2. The thermally conductive and wave-absorbing insulating gasket with an inner lining structure according to claim 1, characterized in that: The substrate layer (1) can be selected from silicone rubber, epoxy resin, or polyimide materials. The substrate layer (1) provides mechanical support and flexibility to ensure that the gasket can be compressed and adhered to the surface of the device.
3. The thermally conductive and wave-absorbing insulating gasket with an inner lining structure according to claim 1, characterized in that: The thermal conductive layer (2) can be made of aluminum nitride or aluminum oxide particles. The thermal conductive layer (2) mainly removes heat quickly through the phonon conduction path to reduce the interfacial thermal resistance.
4. The thermally conductive and wave-absorbing insulating gasket with an inner lining structure according to claim 1, characterized in that: The absorbing layer (3) can be selected from ferrite, carbonyl iron powder, or carbon nanotube materials.
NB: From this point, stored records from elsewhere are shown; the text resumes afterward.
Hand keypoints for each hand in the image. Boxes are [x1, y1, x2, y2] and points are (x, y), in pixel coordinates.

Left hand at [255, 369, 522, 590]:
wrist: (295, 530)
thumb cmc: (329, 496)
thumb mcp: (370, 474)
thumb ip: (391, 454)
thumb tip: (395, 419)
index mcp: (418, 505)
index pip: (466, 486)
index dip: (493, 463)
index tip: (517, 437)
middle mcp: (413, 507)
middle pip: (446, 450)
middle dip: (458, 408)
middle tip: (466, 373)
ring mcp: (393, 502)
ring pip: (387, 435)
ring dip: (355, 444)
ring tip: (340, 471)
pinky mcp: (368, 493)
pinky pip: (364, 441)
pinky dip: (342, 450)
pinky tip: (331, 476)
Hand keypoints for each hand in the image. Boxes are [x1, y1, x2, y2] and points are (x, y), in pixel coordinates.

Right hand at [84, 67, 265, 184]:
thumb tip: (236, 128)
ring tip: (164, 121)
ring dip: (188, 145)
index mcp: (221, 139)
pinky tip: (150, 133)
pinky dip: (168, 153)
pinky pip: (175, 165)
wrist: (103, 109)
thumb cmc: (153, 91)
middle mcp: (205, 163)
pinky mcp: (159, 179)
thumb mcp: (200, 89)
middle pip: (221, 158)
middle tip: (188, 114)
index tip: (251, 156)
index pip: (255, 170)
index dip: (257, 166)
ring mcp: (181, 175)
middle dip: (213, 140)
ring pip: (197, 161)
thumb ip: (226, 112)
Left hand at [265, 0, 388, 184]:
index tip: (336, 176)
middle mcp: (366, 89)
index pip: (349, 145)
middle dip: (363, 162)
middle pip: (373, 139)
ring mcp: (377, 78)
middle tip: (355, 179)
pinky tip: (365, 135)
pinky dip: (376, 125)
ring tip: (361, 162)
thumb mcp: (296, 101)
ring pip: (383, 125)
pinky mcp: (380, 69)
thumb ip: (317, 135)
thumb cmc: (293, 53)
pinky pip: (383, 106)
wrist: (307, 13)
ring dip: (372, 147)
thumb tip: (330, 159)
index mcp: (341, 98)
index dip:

The absorbing layer (3) converts electromagnetic waves into heat energy through hysteresis loss and dielectric loss, and the absorption rate needs to reach -20dB or more.
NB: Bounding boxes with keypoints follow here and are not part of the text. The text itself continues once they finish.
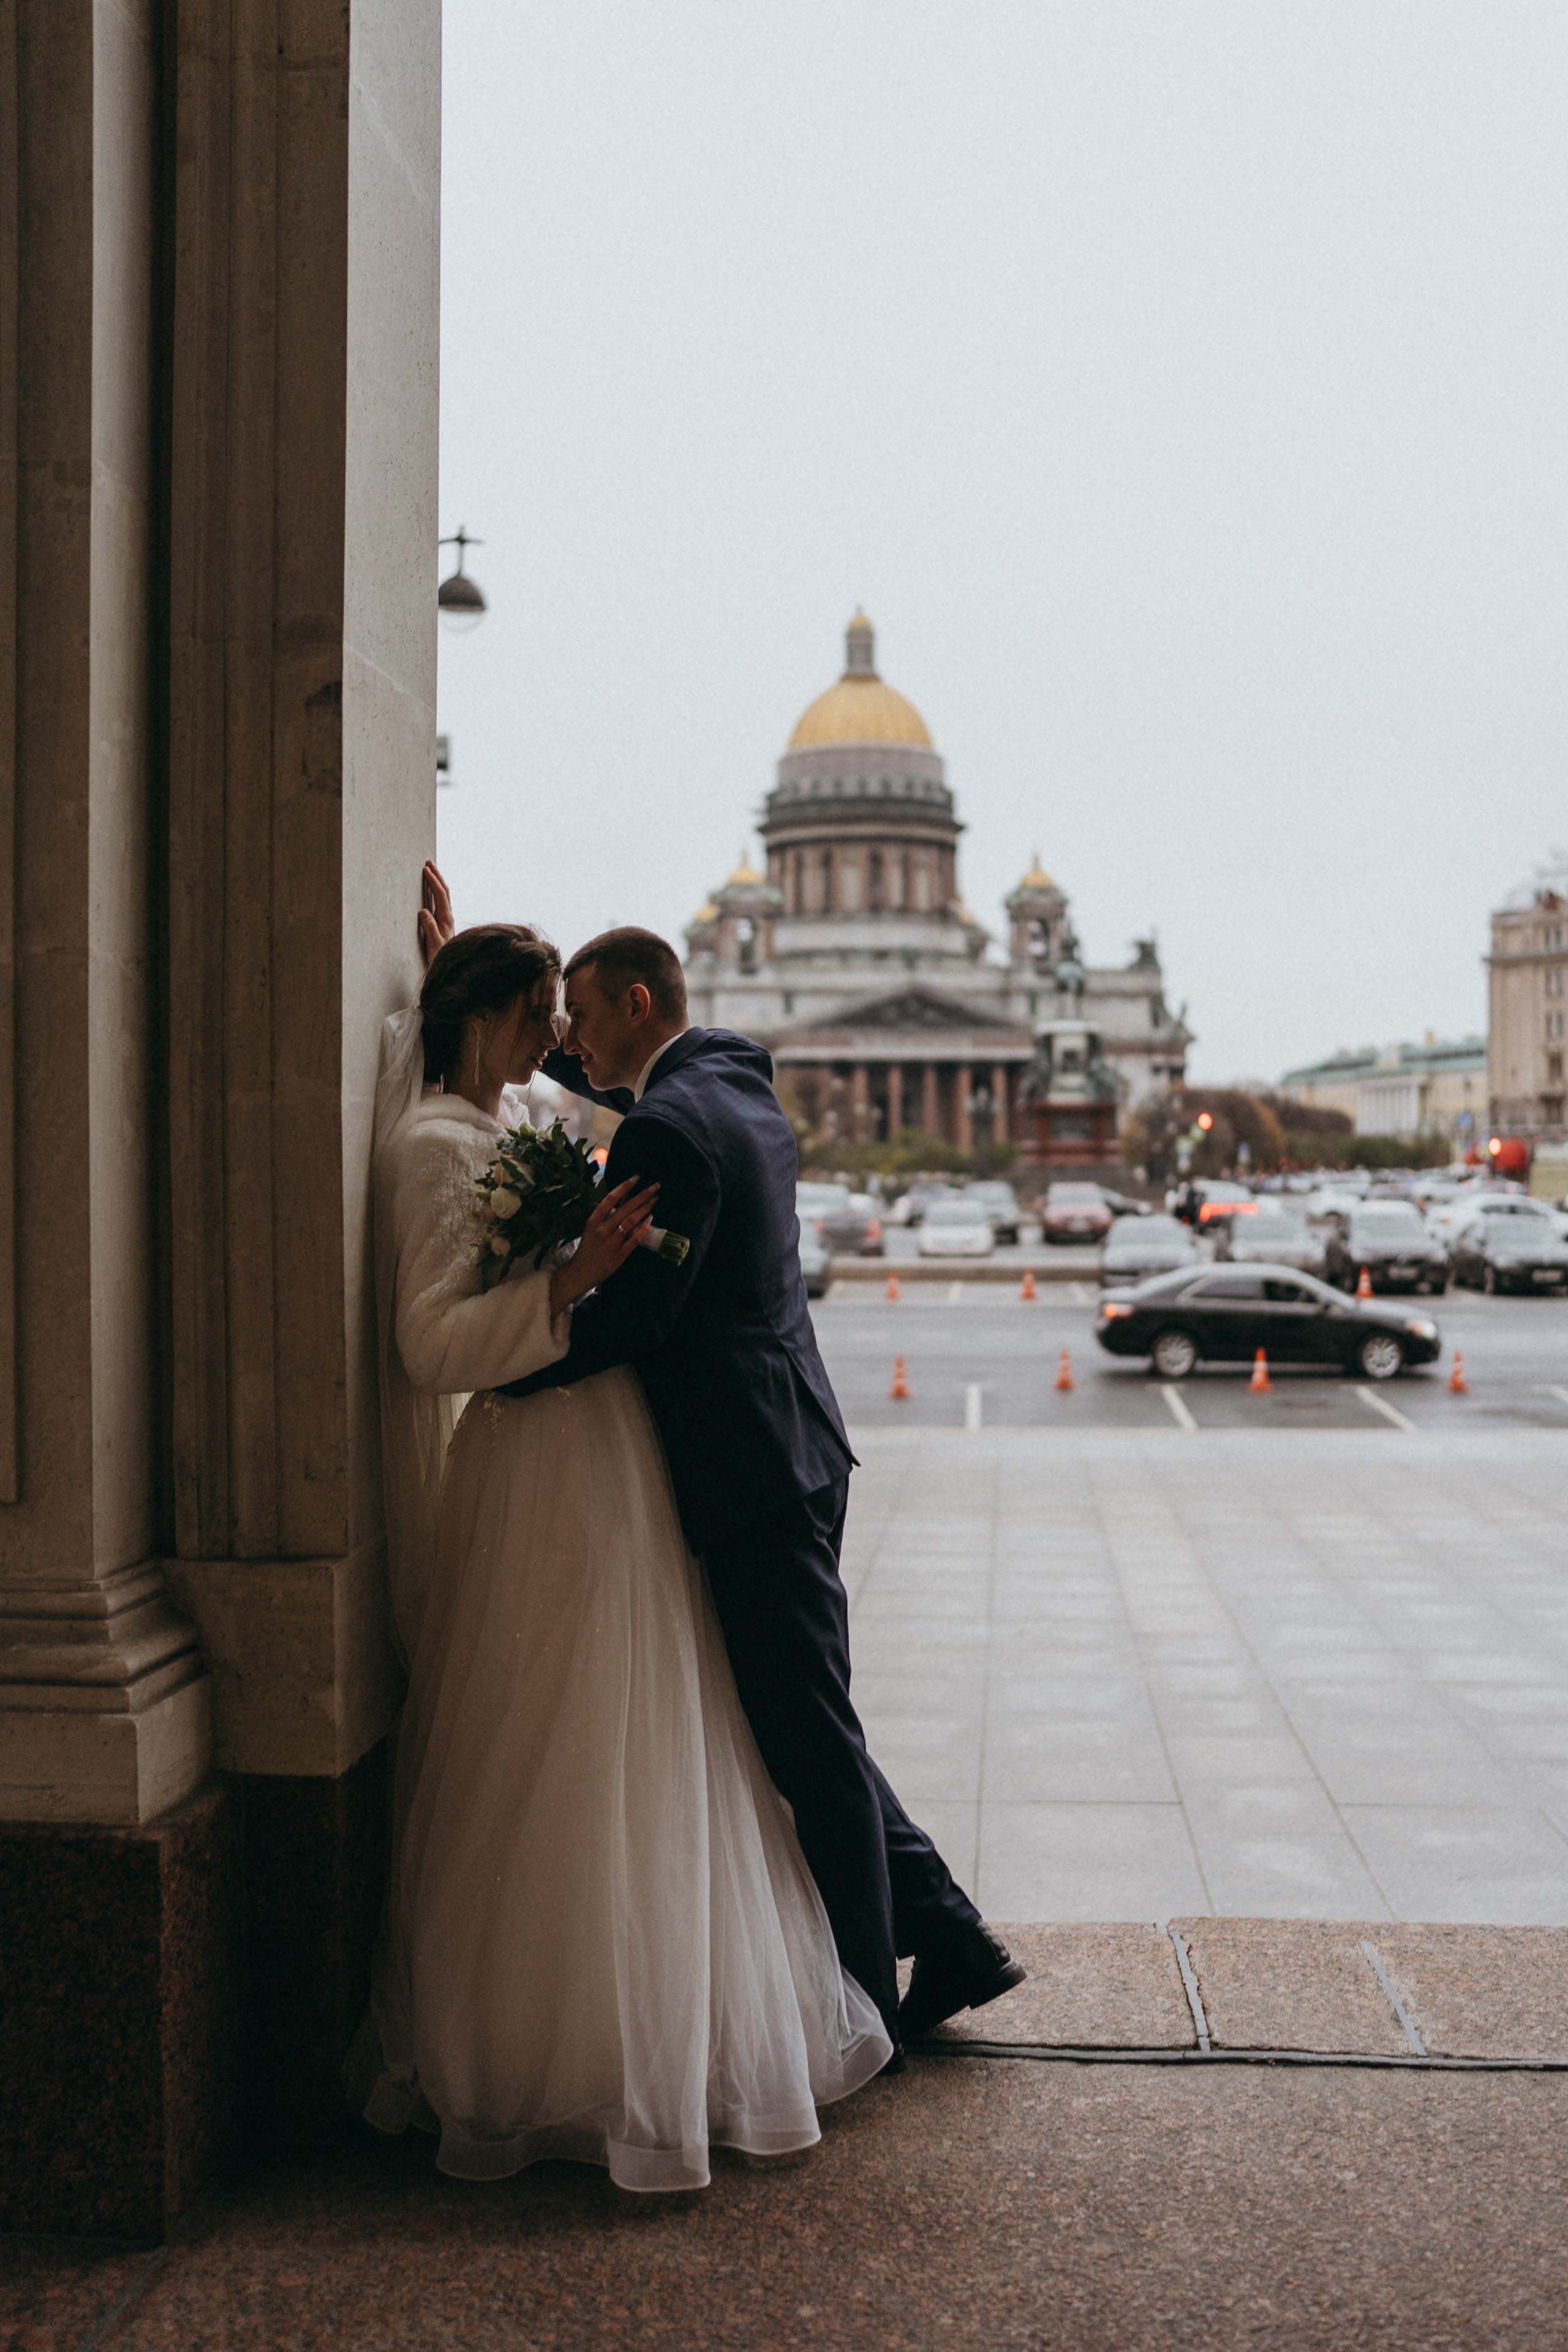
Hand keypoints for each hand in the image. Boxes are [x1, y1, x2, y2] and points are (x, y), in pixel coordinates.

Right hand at [419, 860, 454, 966]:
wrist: (450, 965)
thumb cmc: (439, 957)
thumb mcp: (433, 944)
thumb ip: (429, 928)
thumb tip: (422, 910)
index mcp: (446, 919)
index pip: (440, 895)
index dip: (433, 881)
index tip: (426, 869)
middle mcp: (448, 917)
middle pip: (444, 891)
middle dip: (437, 876)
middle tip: (428, 862)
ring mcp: (447, 919)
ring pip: (444, 896)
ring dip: (437, 882)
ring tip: (430, 870)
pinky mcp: (444, 923)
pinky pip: (441, 902)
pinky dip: (436, 891)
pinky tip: (433, 890)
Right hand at [549, 1177, 659, 1316]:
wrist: (580, 1272)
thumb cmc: (587, 1249)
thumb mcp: (591, 1228)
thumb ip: (604, 1216)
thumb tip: (623, 1200)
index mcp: (593, 1221)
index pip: (610, 1199)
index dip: (624, 1187)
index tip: (636, 1178)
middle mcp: (602, 1229)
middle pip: (625, 1208)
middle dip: (642, 1196)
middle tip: (655, 1187)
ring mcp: (611, 1242)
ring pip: (631, 1221)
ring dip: (645, 1208)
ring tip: (655, 1200)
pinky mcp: (619, 1255)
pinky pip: (634, 1239)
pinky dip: (643, 1229)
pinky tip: (651, 1220)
5. The thermally conductive and wave-absorbing insulating gasket with an inner lining structure according to claim 1, characterized in that: The support layer (7) uses a honeycomb mesh to improve the overall strength of the substrate layer (1) and prevent excessive deformation.
6. The thermally conductive and wave-absorbing insulating gasket with an inner lining structure according to claim 1, characterized in that: The insulating layer (4) can be selected from ceramic-filled polymer or mica sheet material. The insulating layer (4) can block the electrical path to prevent high voltage breakdown. The adhesive layer (5) can be selected from thermally conductive pressure-sensitive adhesive or silicone grease material. The adhesive layer (5) can achieve low thermal resistance bonding with the device surface while compensating for surface roughness.
7. The thermally conductive and wave-absorbing insulating gasket with an inner lining structure according to claim 1, characterized in that: The protective layer (6) can be selected from PET film or polytetrafluoroethylene material. The protective layer (6) has the functions of moisture protection, corrosion protection and improved environmental tolerance.